2 of my students here are taking writing/journalism classes at Columbia. Part of what they are being taught in their writing is to “show” their audience…to paint them a picture…not just to “tell” them facts. I realize this is something I do poorly is a blog. Or at least what I default to when tired, which, when traveling, is all the time.
Monday was my first visit to Soho. A myriad of travel magazines had recommended this little sweet-yet-out-of-the-way bakery as “best brunch in the city.” Of course this was a recommendation that could not be ignored. Hesitation always sets in when it is a series of train transfers and walks to find your location. The previous commitment to the plan prevailed though. And while we spent 30 minute on the wet stoop of a building trying to avoid the rain, the perfection of the mushroom bacon omelette and sweetness of the brioche french toast made every rainy minute worth it.
The day had barely begun and the pins, needles, stabs, throbs and other various unpleasant feelings were already taking over my feet. As a courtesy, it was Luke who forged ahead to the shoe store to pick some some new kicks he had reserved. In his absence I found myself strolling down Houston – walking the fine line between NoHo and SoHo. I was side tracked constantly by restaurant supply shops and graffiti covered buildings and string art donning the fences of the local parks. Getting lost in the city can be almost heavenly sometimes – and makes me wonder why I don’t plan more time, with no plans.
We left the artsy neighbourhood in Soho behind for the more expensive and publicly acknowledged art (because really, what IS art?) found at the Museum of Modern Art. Fourth trip and I finally got to step foot past the gift shop. Every dime was worth it just to see the thick brush strokes on Van Gogh’s Starry Night. I was also lucky enough to be wandering through with Luke – who know a few dozen more things than I about art. What I can say is that I love contrasting colours. I am drawn to sharp lines and anything with green or purple. I love symmetry, or purposeful and balanced asymmetry. I don’t like Monet. I can’t effectively tell you why – I just don’t. But because my feet were about to fall to pieces and in order to avoid keeling over, I may have spent the most time starring at Water Lilies just to ease the burden.

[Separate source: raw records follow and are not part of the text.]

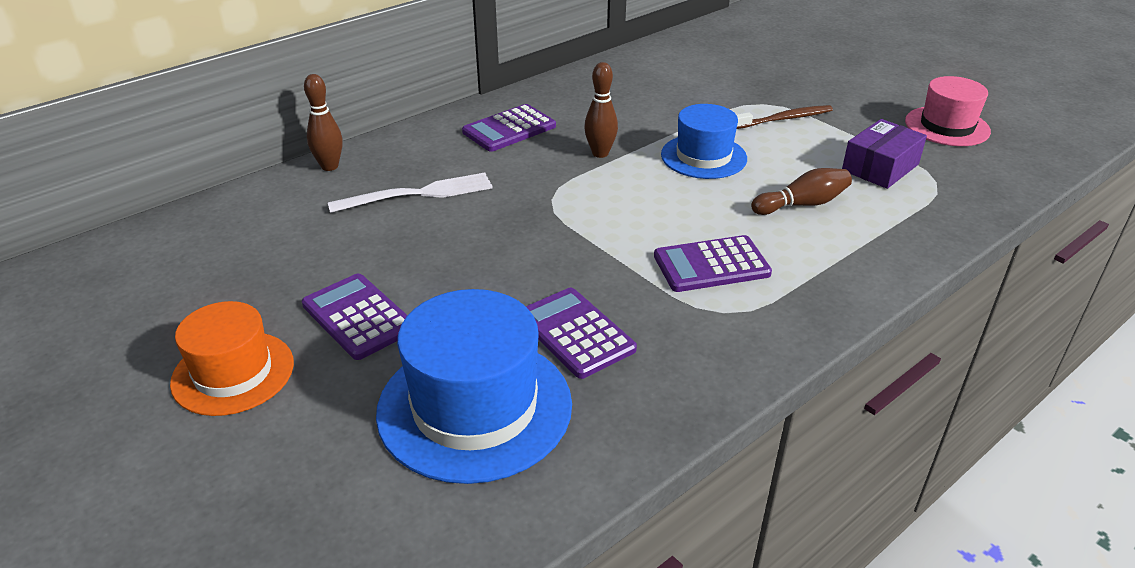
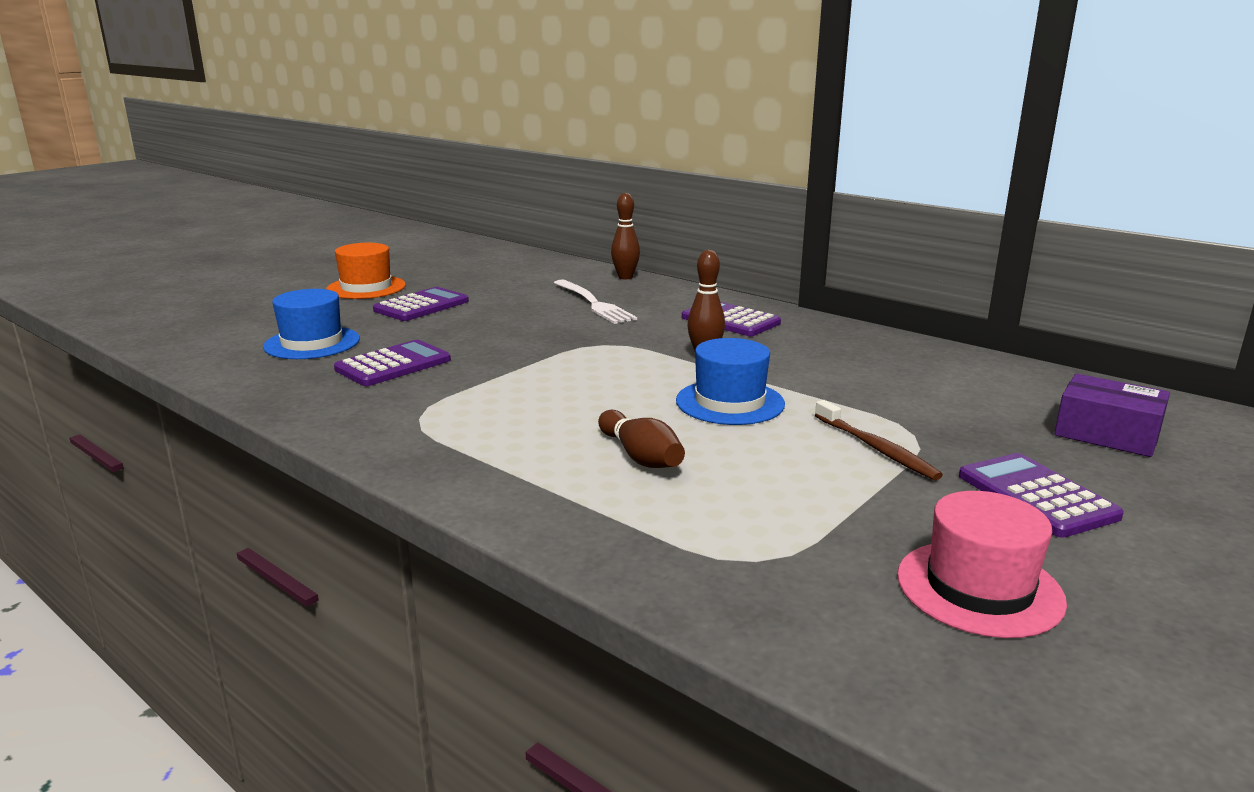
camera: 80 degrees right, 15 degrees down
blue hat [376,289,572,484] -> blue hat [263,289,360,359], size x0.63
purple calculator [654,235,772,292] -> purple calculator moved to [959,453,1124,538]
purple box [842,119,927,189] -> purple box moved to [1054,374,1170,457]

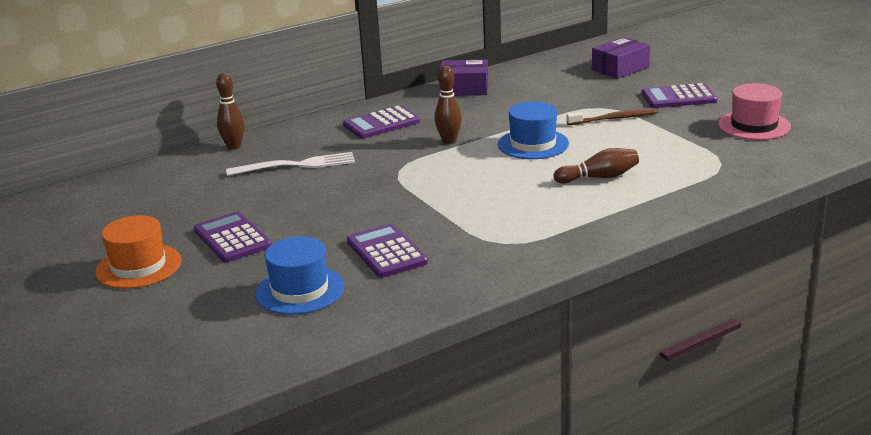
camera: 70 degrees left, 5 degrees up
none -> purple box [439,59,488,96]

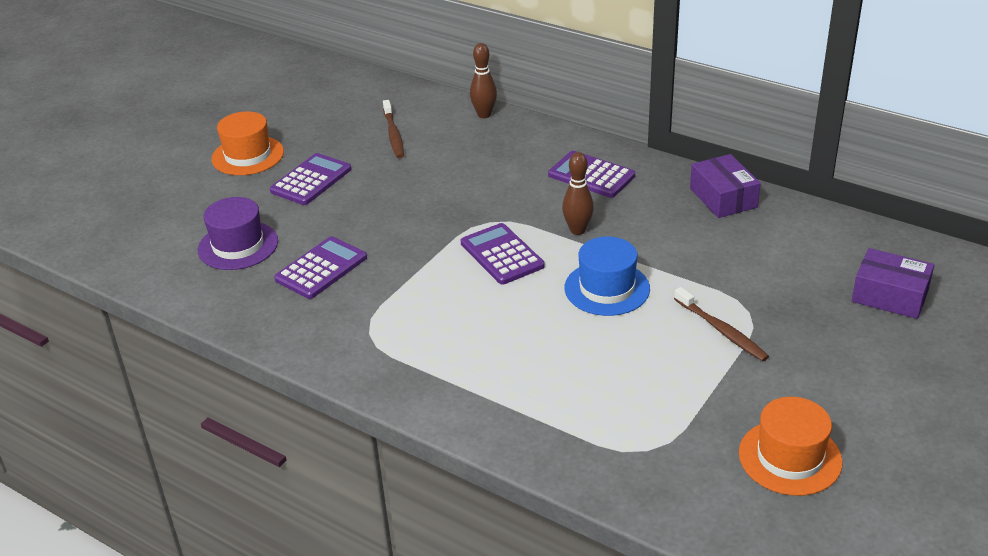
camera: 65 degrees right, 10 degrees up
white fork [226,152,355,176] -> none
blue hat [255,236,344,315] -> purple hat [198,197,278,270]
brown bowling pin [554,148,639,184] -> none
purple calculator [642,83,717,108] -> purple calculator moved to [461,223,545,285]
pink hat [718,83,791,140] -> orange hat [739,397,843,496]
none -> brown toothbrush [383,100,404,158]

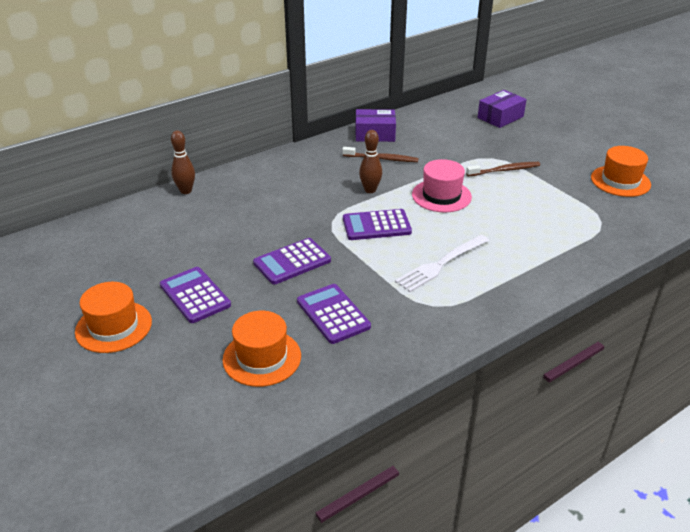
camera: 70 degrees left, 0 degrees up
purple hat [198,197,278,270] -> orange hat [222,311,301,387]
brown toothbrush [383,100,404,158] -> brown toothbrush moved to [342,147,418,162]
purple calculator [548,151,635,198] -> purple calculator moved to [253,238,331,285]
blue hat [564,237,650,316] -> pink hat [412,159,472,212]
none -> white fork [395,235,489,292]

Post-MOMA found us picking up the students from school. It is such a different experience to travel in a way that has you responsible for others. It also a different experience not to be the “teacher” but the facilitator. And it’s vastly different doing it outside of the “school.” Sitting in the middle of the Columbia campus, feet away from Alma Matter and the Low Library, listening to students rattle off their days is probably the highlight of mine. They are learning so much, and I can see if permeating their thoughts and actions in each consecutive days. I wonder if they see if as strongly as I do… And thought I am always exhausted, it doesn’t begin to compare with how proud of I am of who they are and the growth I am seeing in them.
Ellen’s Singing Stardust Diner never fails to impress. Though kitschy (and what in Times Square isn’t), being serenaded by waitstaff while I enjoy my grilled cheese and strawberry shake is definitly the way to go. The point is to have fun. To laugh and to enjoy. And eat of course. The milkshake was gone in a heart beat (possibly at a speed that I should be embarrassed for) and the grilled cheese made me feel like I was at home. It’s the simple things that can be the most enjoyable.
There was so much begging and pleading that I had to give everyone (that means students….) and opportunity to get their shop on in Times Square. It was busier than I had ever seen it – and given my *love* for crowds this made for an interesting experience. It is easy for it to become so overwhelming – the smells from the food carts – nuts, hot dogs, pretzels, kebobs and falafels – all competing for domination of your olfactory senses. The crowds – pushing, shoving, sidestepping. The naked cowboys and hustlers making dollars dressed as Iron Man and hitting up poor unsuspecting tourists. However, I was overcome by brief moments of serene found when staying behind the lens. Seeing the world move and trying to capture the nuances of Times Square is probably next to impossible. There was a moment that I couldn’t wait to escape it – but it was followed quickly by a subtle moment, sitting on the red TKTS steps, where I was overcome with a sense of calm. In its chaos, it is also unusually beautiful. I sat there for 30 minutes with Luke, enjoying good conversation, listening, laughing and just watching in awe as the lights and billboards moved and changed and flashed. It seemed stepping away from the camera offered even more serenity than trying to capture it just right. The large crowds will never be my favourite. But I did enjoy the perfect temperatures offered by the late June, late night Times Square climate. It was wonderful in the end. I hope you can picture it.